National Bank National Bank Financial is reaffirming Fairfax Financial Holdings Ltd. as a “top pick” after reviewing the company’s full fourth quarter financial statements, released on March 8th, and CEO Prem Watsa’s letter to shareholders.
The bank’s “outperform” rating and C$2,000 price target on Fairfax remain unchanged.
“Fairfax is our 2024 Top Pick given i) solid operating income outlook, ii) valuation upside, and iii) potential index inclusion catalysts,” said National Bank analyst Jaeme Gloyn in a note to clients.
Fairfax is not part of the S&P/TSX 60 index. But it is close to being added to it by S&P Dow Jones Indices, which reviews the index’s stock holdings on a quarterly basis, based on a proprietary calculation of market capitalization that excludes insiders.
“Overall, we view the [quarterly] results favorably given the combination of 1) 7% q/q increase in book value per share on a 25% return on equity quarter; 2) significant operating income from the P&C insurance beat on a strong combined ratio of ~90%; and, 3) run-rate interest and dividend income of $2.0 billion,” Mr. Gloyn said.
The analyst also said Fairfax management provided “ample commentary” in response to allegations made in Muddy Water’s report in early February against the company. Muddy Waters, which shorted Fairfax stock, claimed the company manipulated asset values. Fairfax denies the allegations.

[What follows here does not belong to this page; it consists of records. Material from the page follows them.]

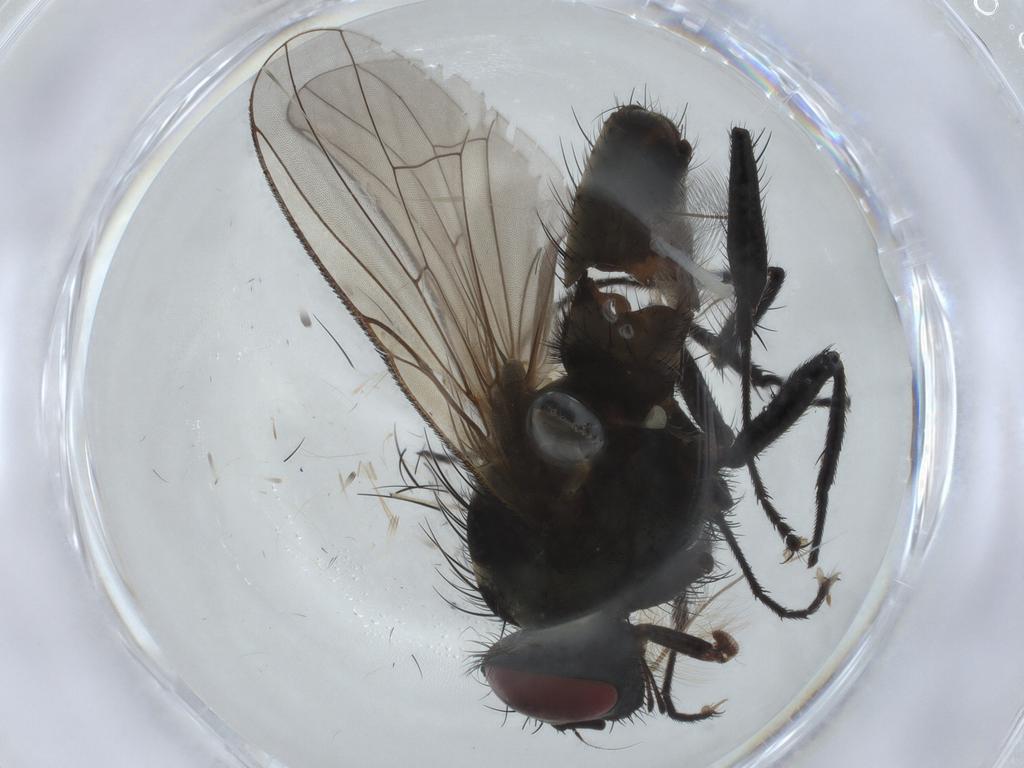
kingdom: Animalia
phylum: Arthropoda
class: Insecta
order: Diptera
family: Muscidae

Mr. Gloyn also provided several takeaways from this year’s CEO letter: “1) Overall, CEO Prem Watsa struck an upbeat tone in his annual letter to shareholders. Notably, the number exclamation points - a sign of excitement - totaled 57 this year (!) which compares to 34 last year and 27 in 2021. 2) Fairfax reiterated they expect sustainable $4 bln in annual operating income (up from $3 bln), consisting of $2 bln from interest and dividend income, $1.2 bln of underwriting profit and $750 mln from associates and non-insurance. We agree with management’s additional commentary on the Q4-23 conference call suggesting this expectation is conservative. 3) We found additional colour on investments in Poseidon (expected to generate $400 mln in net earnings in 2024 and $500 mln in 2025) and Eurobank (~$1.2 bln recurring earnings in 2023 and intiating a dividend in 2024) as confidence inspiring for non-insurance income. 4) Market values of associates and consolidated investments exceed carrying values by ~$1.0 bln (or ~$43 per share), reflecting several businesses carried at single digit multiples of FCF and/or below book value.”